> **Exercise instructions**: Nothing after the line with "14:50:44.762337 IP 10.244.120.67.30303" belongs in the copy; extract the lines below from the top through that line, pictures left out.

..........

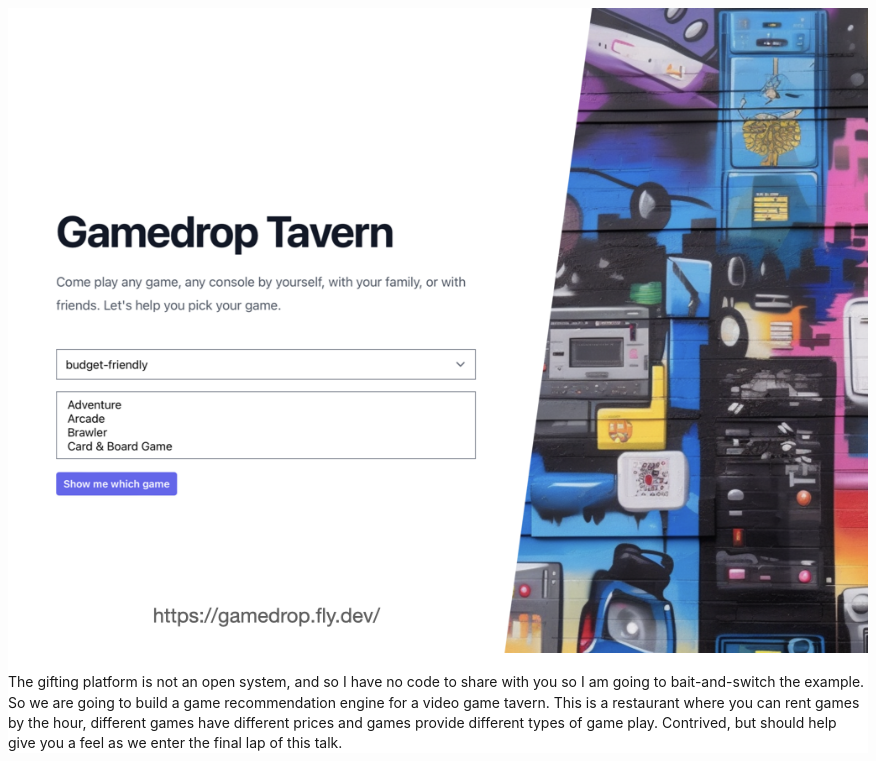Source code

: ![gamedrop_01](empex-2023-machine-learning/gamedrop_01.png)

The gifting platform is not an open system, and so I have no code to share with you so I am going to bait-and-switch the example.  So we are going to build a game recommendation engine for a video game tavern.  This is a restaurant where you can rent games by the hour, different games have different prices and games provide different types of game play.  Contrived, but should help give you a feel as we enter the final lap of this talk.
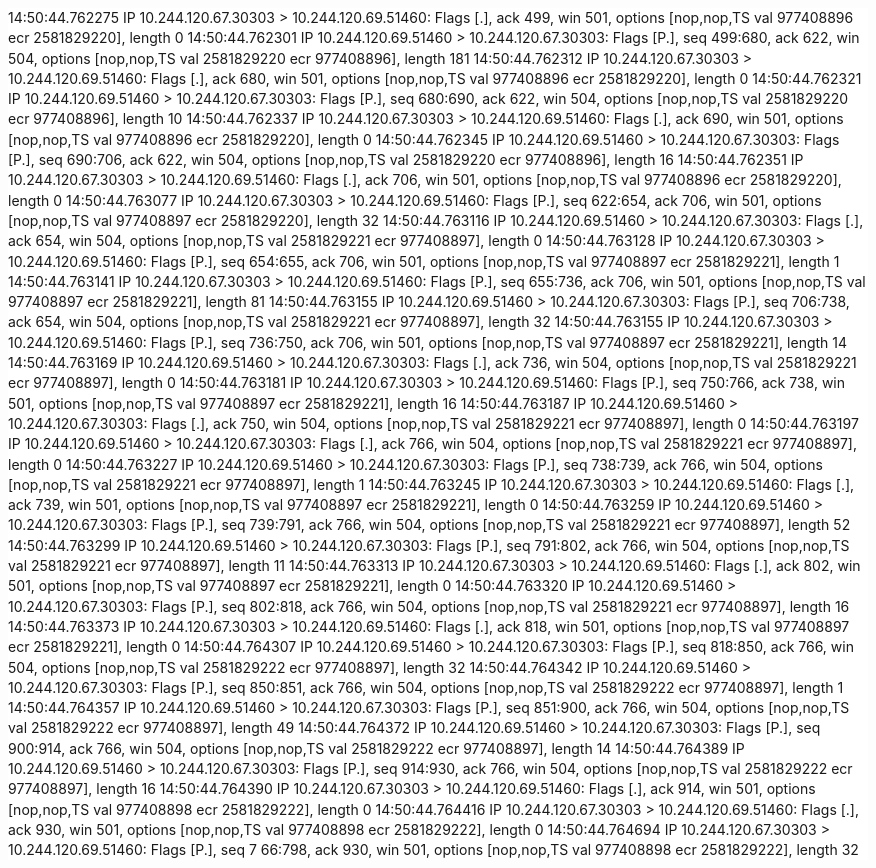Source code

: 14:50:44.762275 IP 10.244.120.67.30303 > 10.244.120.69.51460: Flags [.], ack 499, win 501, options [nop,nop,TS val 977408896 ecr 2581829220], length 0
14:50:44.762301 IP 10.244.120.69.51460 > 10.244.120.67.30303: Flags [P.], seq 499:680, ack 622, win 504, options [nop,nop,TS val 2581829220 ecr 977408896], length 181
14:50:44.762312 IP 10.244.120.67.30303 > 10.244.120.69.51460: Flags [.], ack 680, win 501, options [nop,nop,TS val 977408896 ecr 2581829220], length 0
14:50:44.762321 IP 10.244.120.69.51460 > 10.244.120.67.30303: Flags [P.], seq 680:690, ack 622, win 504, options [nop,nop,TS val 2581829220 ecr 977408896], length 10
14:50:44.762337 IP 10.244.120.67.30303 > 10.244.120.69.51460: Flags [.], ack 690, win 501, options [nop,nop,TS val 977408896 ecr 2581829220], length 0
14:50:44.762345 IP 10.244.120.69.51460 > 10.244.120.67.30303: Flags [P.], seq 690:706, ack 622, win 504, options [nop,nop,TS val 2581829220 ecr 977408896], length 16
14:50:44.762351 IP 10.244.120.67.30303 > 10.244.120.69.51460: Flags [.], ack 706, win 501, options [nop,nop,TS val 977408896 ecr 2581829220], length 0
14:50:44.763077 IP 10.244.120.67.30303 > 10.244.120.69.51460: Flags [P.], seq 622:654, ack 706, win 501, options [nop,nop,TS val 977408897 ecr 2581829220], length 32
14:50:44.763116 IP 10.244.120.69.51460 > 10.244.120.67.30303: Flags [.], ack 654, win 504, options [nop,nop,TS val 2581829221 ecr 977408897], length 0
14:50:44.763128 IP 10.244.120.67.30303 > 10.244.120.69.51460: Flags [P.], seq 654:655, ack 706, win 501, options [nop,nop,TS val 977408897 ecr 2581829221], length 1
14:50:44.763141 IP 10.244.120.67.30303 > 10.244.120.69.51460: Flags [P.], seq 655:736, ack 706, win 501, options [nop,nop,TS val 977408897 ecr 2581829221], length 81
14:50:44.763155 IP 10.244.120.69.51460 > 10.244.120.67.30303: Flags [P.], seq 706:738, ack 654, win 504, options [nop,nop,TS val 2581829221 ecr 977408897], length 32
14:50:44.763155 IP 10.244.120.67.30303 > 10.244.120.69.51460: Flags [P.], seq 736:750, ack 706, win 501, options [nop,nop,TS val 977408897 ecr 2581829221], length 14
14:50:44.763169 IP 10.244.120.69.51460 > 10.244.120.67.30303: Flags [.], ack 736, win 504, options [nop,nop,TS val 2581829221 ecr 977408897], length 0
14:50:44.763181 IP 10.244.120.67.30303 > 10.244.120.69.51460: Flags [P.], seq 750:766, ack 738, win 501, options [nop,nop,TS val 977408897 ecr 2581829221], length 16
14:50:44.763187 IP 10.244.120.69.51460 > 10.244.120.67.30303: Flags [.], ack 750, win 504, options [nop,nop,TS val 2581829221 ecr 977408897], length 0
14:50:44.763197 IP 10.244.120.69.51460 > 10.244.120.67.30303: Flags [.], ack 766, win 504, options [nop,nop,TS val 2581829221 ecr 977408897], length 0
14:50:44.763227 IP 10.244.120.69.51460 > 10.244.120.67.30303: Flags [P.], seq 738:739, ack 766, win 504, options [nop,nop,TS val 2581829221 ecr 977408897], length 1
14:50:44.763245 IP 10.244.120.67.30303 > 10.244.120.69.51460: Flags [.], ack 739, win 501, options [nop,nop,TS val 977408897 ecr 2581829221], length 0
14:50:44.763259 IP 10.244.120.69.51460 > 10.244.120.67.30303: Flags [P.], seq 739:791, ack 766, win 504, options [nop,nop,TS val 2581829221 ecr 977408897], length 52
14:50:44.763299 IP 10.244.120.69.51460 > 10.244.120.67.30303: Flags [P.], seq 791:802, ack 766, win 504, options [nop,nop,TS val 2581829221 ecr 977408897], length 11
14:50:44.763313 IP 10.244.120.67.30303 > 10.244.120.69.51460: Flags [.], ack 802, win 501, options [nop,nop,TS val 977408897 ecr 2581829221], length 0
14:50:44.763320 IP 10.244.120.69.51460 > 10.244.120.67.30303: Flags [P.], seq 802:818, ack 766, win 504, options [nop,nop,TS val 2581829221 ecr 977408897], length 16
14:50:44.763373 IP 10.244.120.67.30303 > 10.244.120.69.51460: Flags [.], ack 818, win 501, options [nop,nop,TS val 977408897 ecr 2581829221], length 0
14:50:44.764307 IP 10.244.120.69.51460 > 10.244.120.67.30303: Flags [P.], seq 818:850, ack 766, win 504, options [nop,nop,TS val 2581829222 ecr 977408897], length 32
14:50:44.764342 IP 10.244.120.69.51460 > 10.244.120.67.30303: Flags [P.], seq 850:851, ack 766, win 504, options [nop,nop,TS val 2581829222 ecr 977408897], length 1
14:50:44.764357 IP 10.244.120.69.51460 > 10.244.120.67.30303: Flags [P.], seq 851:900, ack 766, win 504, options [nop,nop,TS val 2581829222 ecr 977408897], length 49
14:50:44.764372 IP 10.244.120.69.51460 > 10.244.120.67.30303: Flags [P.], seq 900:914, ack 766, win 504, options [nop,nop,TS val 2581829222 ecr 977408897], length 14
14:50:44.764389 IP 10.244.120.69.51460 > 10.244.120.67.30303: Flags [P.], seq 914:930, ack 766, win 504, options [nop,nop,TS val 2581829222 ecr 977408897], length 16
14:50:44.764390 IP 10.244.120.67.30303 > 10.244.120.69.51460: Flags [.], ack 914, win 501, options [nop,nop,TS val 977408898 ecr 2581829222], length 0
14:50:44.764416 IP 10.244.120.67.30303 > 10.244.120.69.51460: Flags [.], ack 930, win 501, options [nop,nop,TS val 977408898 ecr 2581829222], length 0
14:50:44.764694 IP 10.244.120.67.30303 > 10.244.120.69.51460: Flags [P.], seq 7 66:798, ack 930, win 501, options [nop,nop,TS val 977408898 ecr 2581829222], length 32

..........

> **Task answer**:
Source code

: ![gamedrop_01](empex-2023-machine-learning/gamedrop_01.png)

The gifting platform is not an open system, and so I have no code to share with you so I am going to bait-and-switch the example.  So we are going to build a game recommendation engine for a video game tavern.  This is a restaurant where you can rent games by the hour, different games have different prices and games provide different types of game play.  Contrived, but should help give you a feel as we enter the final lap of this talk.
Source code

: 14:50:44.762275 IP 10.244.120.67.30303 > 10.244.120.69.51460: Flags [.], ack 499, win 501, options [nop,nop,TS val 977408896 ecr 2581829220], length 0
14:50:44.762301 IP 10.244.120.69.51460 > 10.244.120.67.30303: Flags [P.], seq 499:680, ack 622, win 504, options [nop,nop,TS val 2581829220 ecr 977408896], length 181
14:50:44.762312 IP 10.244.120.67.30303 > 10.244.120.69.51460: Flags [.], ack 680, win 501, options [nop,nop,TS val 977408896 ecr 2581829220], length 0
14:50:44.762321 IP 10.244.120.69.51460 > 10.244.120.67.30303: Flags [P.], seq 680:690, ack 622, win 504, options [nop,nop,TS val 2581829220 ecr 977408896], length 10
14:50:44.762337 IP 10.244.120.67.30303 > 10.244.120.69.51460: Flags [.], ack 690, win 501, options [nop,nop,TS val 977408896 ecr 2581829220], length 0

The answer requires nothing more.